Evocative drama on Beale St
The man who eventually won the 2017 Academy Award for best picture proves Moonlight was no fluke with this slow-burning, soulful adaptation of a 1974 novel by American writer James Baldwin.
Although dedicated to the eponymous street in New Orleans, a place Baldwin and the opening of this movie says was ‘‘where my father, Louis Armstrong and jazz was born’’, If Beale Street Could Talk is actually set in New York’s Harlem.
‘‘Every black person born in America was born on Beale St, whether in Jackson, Mississippi, or in Harlem, New York. Beale St is our legacy,’’ the novelist-turnedactivist believed.
At its heart, this Beale Street isa tale of young, star-crossed lovers – Clementine ‘‘Tish’’ Rivers (Kiki Layne, making her big-screen debut) and Alonso ‘‘Fonny’’ Hunt (Selma’s Stephan James).
Friends since childhood, the pair’s burgeoning romance is seemingly stymied by the actions of a single policeman. When Officer Bell (Deadpool’s Ed Skrein) witnesses a scuffle between two men outside a grocery store in a mostly white neighbourhood, he’s convinced Fonny should be the one to accompany him downtown.

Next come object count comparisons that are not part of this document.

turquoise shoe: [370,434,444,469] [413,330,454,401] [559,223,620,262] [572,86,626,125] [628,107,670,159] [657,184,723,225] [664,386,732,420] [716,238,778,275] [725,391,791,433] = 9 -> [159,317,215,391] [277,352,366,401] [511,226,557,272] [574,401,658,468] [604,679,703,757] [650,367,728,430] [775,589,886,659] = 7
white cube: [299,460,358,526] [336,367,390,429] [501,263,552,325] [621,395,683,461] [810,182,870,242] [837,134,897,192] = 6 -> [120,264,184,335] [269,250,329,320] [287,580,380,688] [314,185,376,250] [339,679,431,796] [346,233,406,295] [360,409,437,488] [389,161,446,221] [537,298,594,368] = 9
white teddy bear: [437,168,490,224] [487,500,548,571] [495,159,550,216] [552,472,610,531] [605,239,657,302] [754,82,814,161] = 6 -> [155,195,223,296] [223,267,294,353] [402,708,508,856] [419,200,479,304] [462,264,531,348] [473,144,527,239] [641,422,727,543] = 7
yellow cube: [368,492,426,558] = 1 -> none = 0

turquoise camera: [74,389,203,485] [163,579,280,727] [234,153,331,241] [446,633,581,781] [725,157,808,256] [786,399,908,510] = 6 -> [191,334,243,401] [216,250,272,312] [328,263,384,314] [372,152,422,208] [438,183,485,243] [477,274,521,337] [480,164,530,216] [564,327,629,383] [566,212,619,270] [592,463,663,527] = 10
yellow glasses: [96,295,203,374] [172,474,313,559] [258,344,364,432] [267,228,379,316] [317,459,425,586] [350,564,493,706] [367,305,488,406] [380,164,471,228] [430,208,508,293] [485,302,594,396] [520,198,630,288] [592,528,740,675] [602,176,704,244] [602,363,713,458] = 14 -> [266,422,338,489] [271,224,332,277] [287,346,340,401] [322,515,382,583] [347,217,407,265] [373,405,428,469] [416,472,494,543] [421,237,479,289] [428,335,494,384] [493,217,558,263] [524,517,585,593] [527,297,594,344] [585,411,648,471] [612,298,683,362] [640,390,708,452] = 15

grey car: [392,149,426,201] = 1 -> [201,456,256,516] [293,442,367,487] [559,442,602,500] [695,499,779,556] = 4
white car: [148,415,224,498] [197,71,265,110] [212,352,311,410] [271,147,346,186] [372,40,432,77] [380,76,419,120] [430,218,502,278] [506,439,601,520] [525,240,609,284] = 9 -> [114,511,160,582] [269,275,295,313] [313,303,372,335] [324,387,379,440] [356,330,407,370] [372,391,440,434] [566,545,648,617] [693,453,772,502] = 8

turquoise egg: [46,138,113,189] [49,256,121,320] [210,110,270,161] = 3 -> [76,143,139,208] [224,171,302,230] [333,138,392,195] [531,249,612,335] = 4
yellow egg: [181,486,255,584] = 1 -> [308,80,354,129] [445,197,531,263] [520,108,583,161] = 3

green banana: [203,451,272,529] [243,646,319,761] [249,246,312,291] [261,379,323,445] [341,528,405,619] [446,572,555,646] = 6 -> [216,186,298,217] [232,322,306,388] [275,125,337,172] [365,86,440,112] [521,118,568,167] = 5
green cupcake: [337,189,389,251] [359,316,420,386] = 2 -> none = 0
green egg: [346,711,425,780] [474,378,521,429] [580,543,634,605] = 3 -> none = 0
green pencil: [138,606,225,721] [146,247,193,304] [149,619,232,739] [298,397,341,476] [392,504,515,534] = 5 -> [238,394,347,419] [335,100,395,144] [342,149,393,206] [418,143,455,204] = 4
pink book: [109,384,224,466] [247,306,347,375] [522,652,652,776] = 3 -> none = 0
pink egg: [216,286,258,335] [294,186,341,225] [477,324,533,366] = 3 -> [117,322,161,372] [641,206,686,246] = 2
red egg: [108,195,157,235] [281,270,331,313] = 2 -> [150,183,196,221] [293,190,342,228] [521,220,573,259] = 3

To his surprise, the store owner vouches for the young black man.
However, when a woman in the neighbourhood is later raped, Bell is quick to testify to seeing Fonny running from the scene of the crime, despite all the circumstantial evidence contradicting that. And now with Fonny behind bars, Tish has to confront a new reality alone – that she is going to have a baby.
Told at a somewhat leisurely pace and with a seeming emphasis on characterisation over drama, If Beale Street Could Talk won’t be for everyone. In a lot of ways it feels like a movie from a bygone era, akin to a tone poem or the kind of film that screams arthouse. But strip away the stylistic flourishes and the result is a familial and political drama that’s dramatically the equal of Lee Daniels’ Precious
or Kathryn Bigelow’s Detroit.
Two things help writer-director Jenkins. First, he’s assembled a terrific cast, that also includes Jerry Maguire’s Regina King (who won a Golden Globe and Oscar for her efforts), Diego Luna (Rogue One), Brian Tyree Henry (Widows)
and Dave Franco (The Disaster Artist). Then, there’s Nicholas Britell’s (Moonlight) stylish and evocative score. It draws the viewer into the story and stays long after the credits roll.